When my team and I coach and mentor clients, one of the first exercises we do is to get people to identify and write their Personal Mission Statement – much like a Mission Statement of an organisation. In the Personal Mission Statement they are to succinctly outline their primary reason for doing what they do in business or career. It might be to serve people, to help customers maximize enjoyment, to innovate, to be the best in their field, etc.
It is the foundation upon which everything else springs from. Once the Personal Mission Statement is set, goals, objectives, behaviors, values are all much easier to identify, live and breathe. Many of you may have seen Simon Sinek on YouTube with his now famous ‘Find Your Why’ video. It’s a great start to help you clarify your Mission in career and business:
Sinek mentions that making money should never be the primary ‘Why’ or our primary mission in career or business. He states that money is merely the result or by-product of our primary Personal Mission or ‘Why?’ He goes on to cite an example or two in history where people who made money their primary motivator eventually failed. He argues that it’s only people motivated by something bigger than themselves that achieve true success and fulfilment. Further, only the people with a selfless mission can have a positive effect on other people.

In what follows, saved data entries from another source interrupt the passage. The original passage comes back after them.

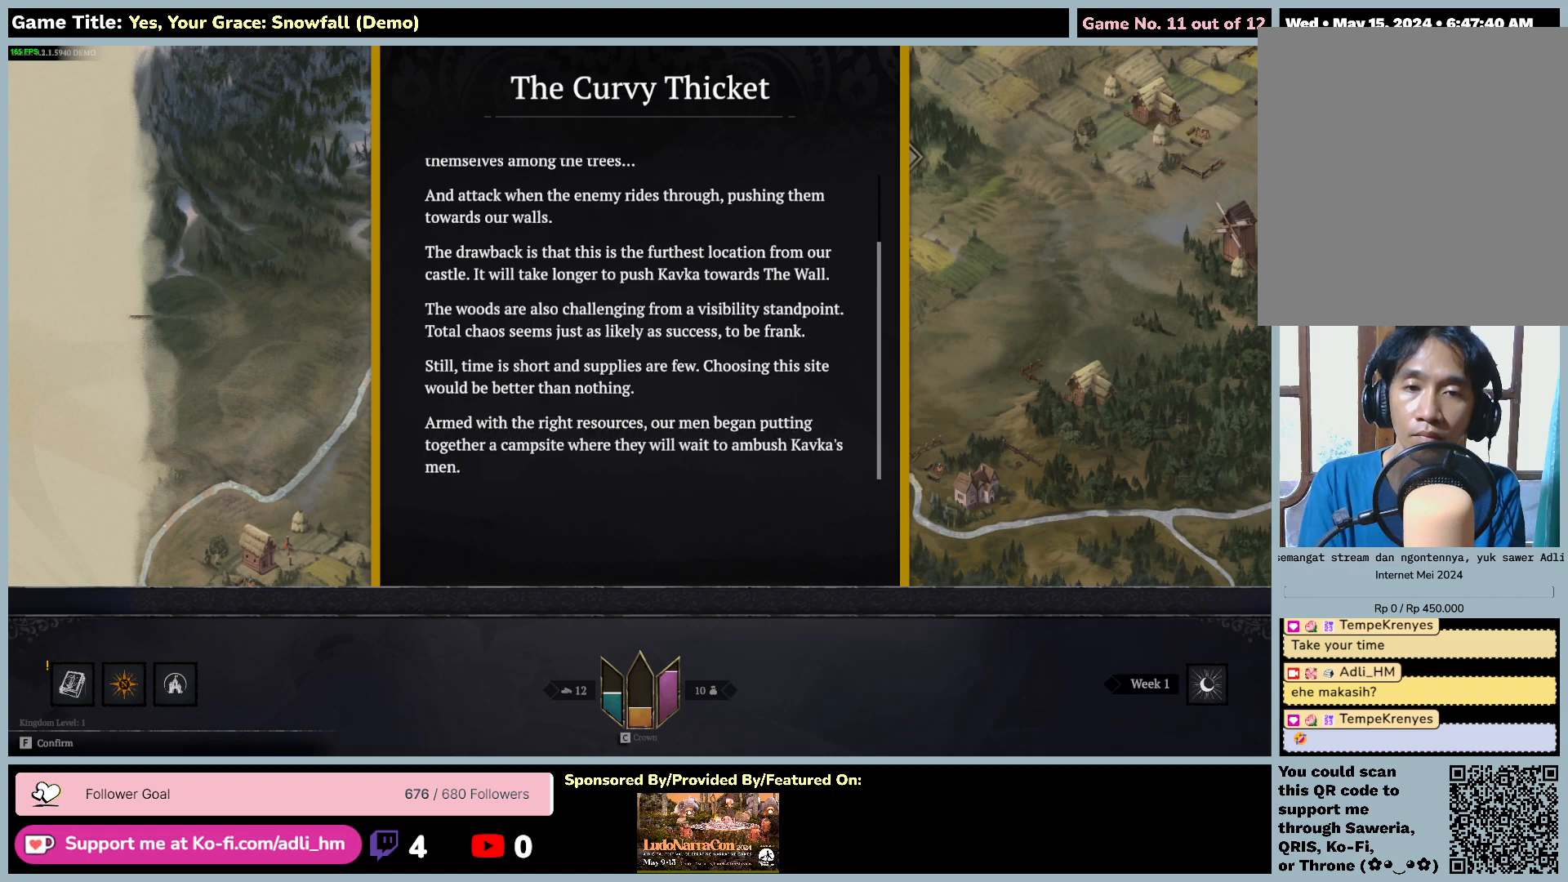
{"keys": [], "mouse": [], "events": []}
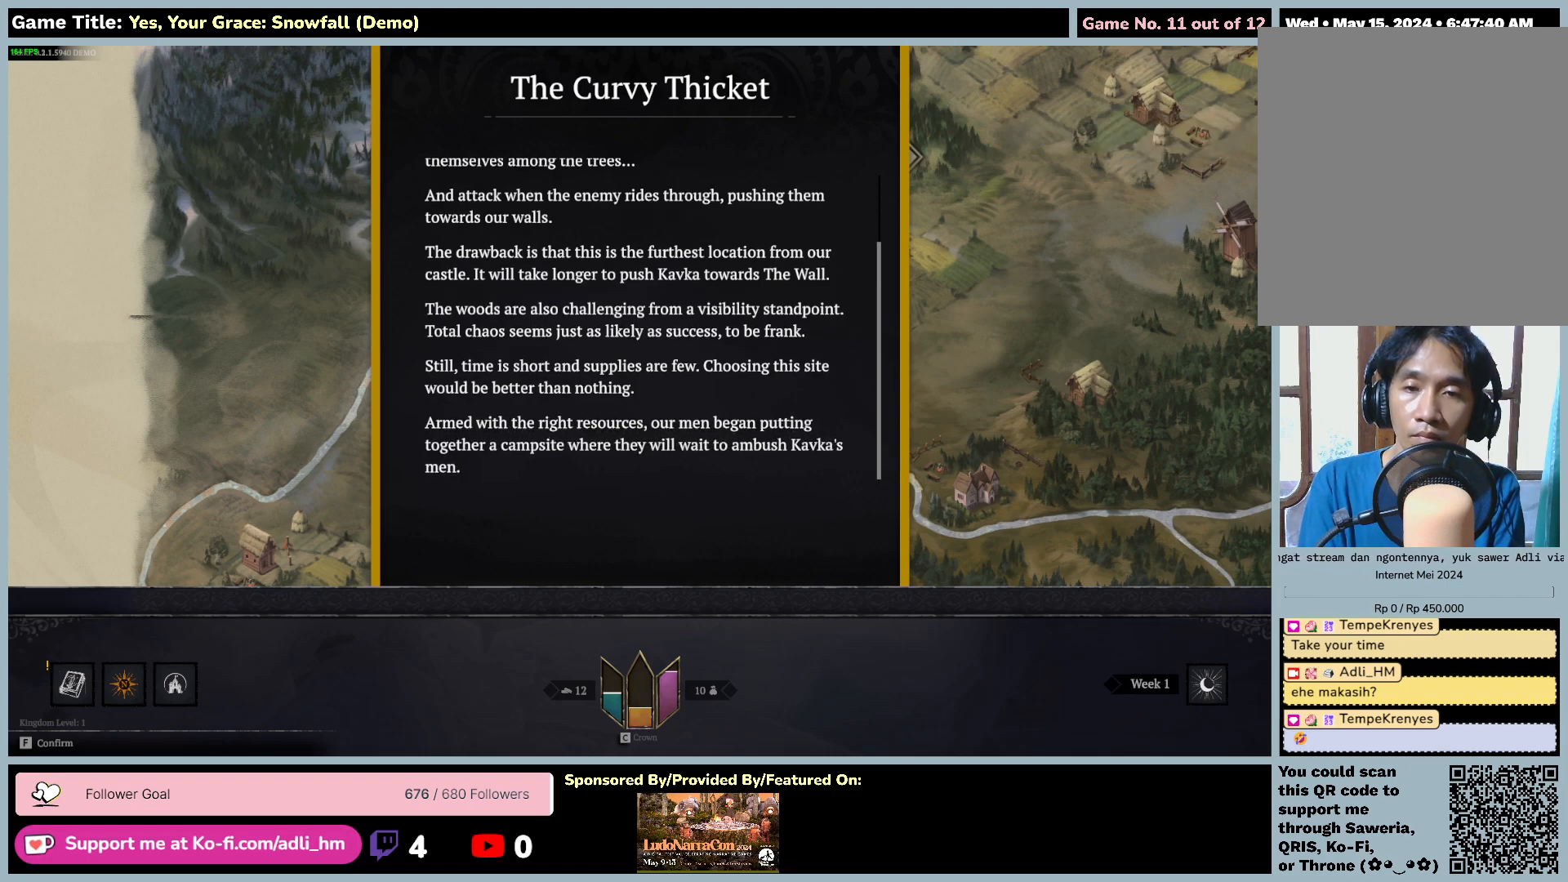
{"keys": ["f"], "mouse": [], "events": [[383, "f", "down"]]}
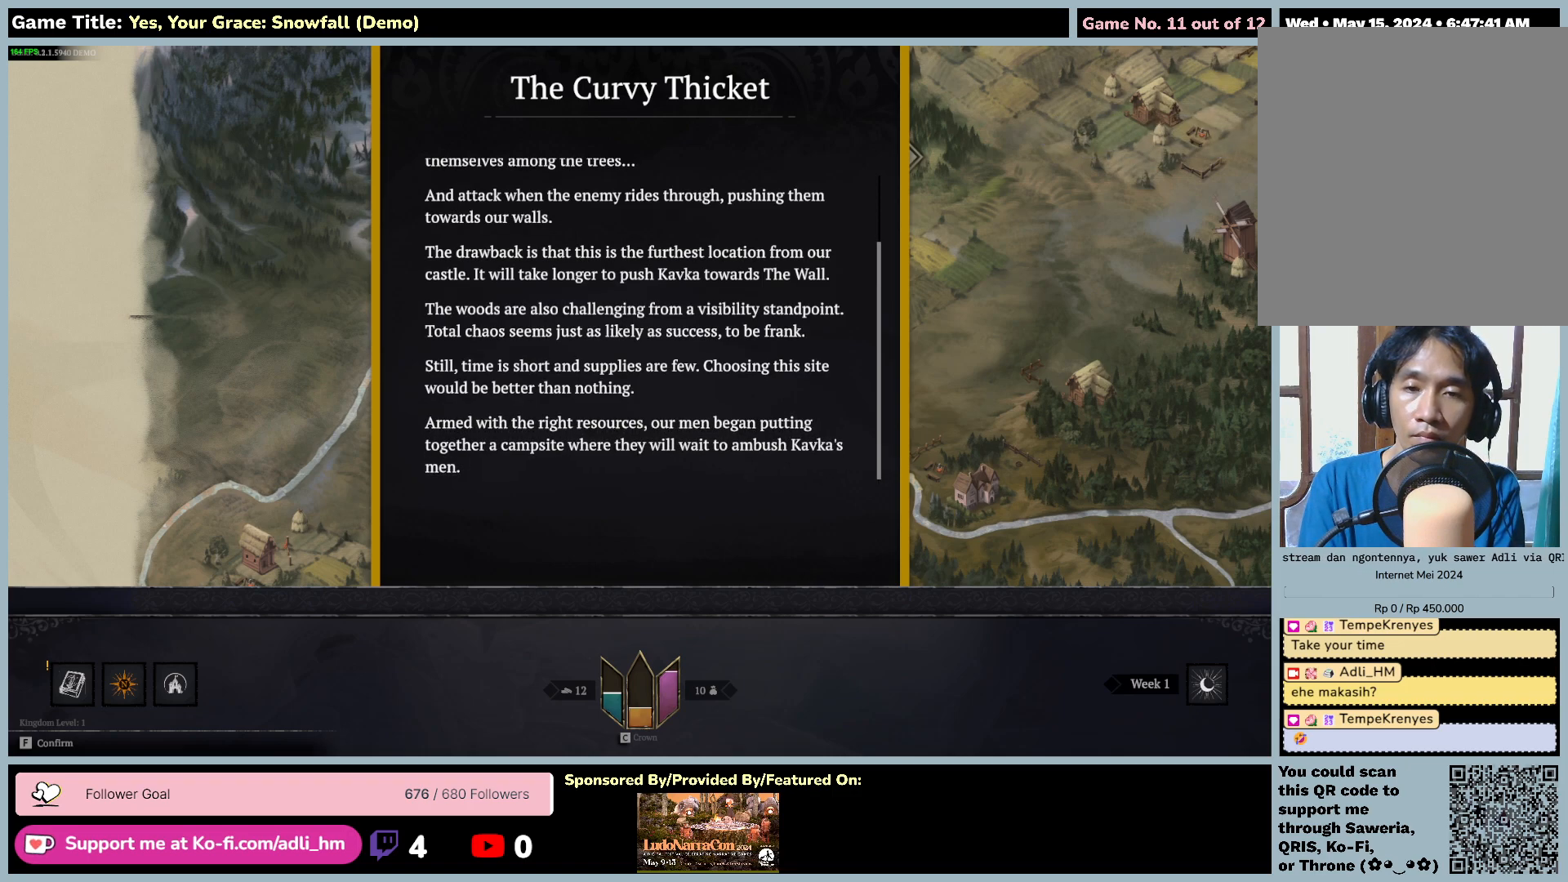
{"keys": [], "mouse": [], "events": [[367, "f", "up"]]}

This has been consistent with my own views to-date. Don’t get me wrong-money is a motivator and we need it to pay our way for life’s essentials, but should it be the primary motivator?
What’s wrong with Money Being Your Primary Motivator/Mission?
I had a client recently who said his primary Personal Mission was to make as much money as he could. Quite a common initial response when I do this exercise. I usually then get Clients to reach deeper and look for a more selfless Mission that resonates, e.g. to serve, to be innovative, etc. This one client wouldn’t budge-over a few conversations he steadfastly maintained he wanted his primary Personal Mission or reason ‘Why’ he does what he does – to be about making huge amounts of money.
This challenged my own beliefs on the subject. Can we truly be successful and fulfilled with money as the primary or even sole motivator? Will this core drive manifest in greedy, rip off tactics? Will our prospects, customers, employees or employers sense that we’re only doing it for the money?
I asked him all these questions and more. He responded that quite simply the only thing that motivates him is making money. He says therefore the more money he makes the more motivated he’ll be, therefore the more people and customers he’ll please in the process of making money.
So that started me pondering:
Is solely making money as your Personal Mission a valid proposition to base a career or business on?
Is it feasible to have money as the core motivator so long as commensurate value is provided back to customers, employees, employers and other stakeholders?
What do your core values truly tell you?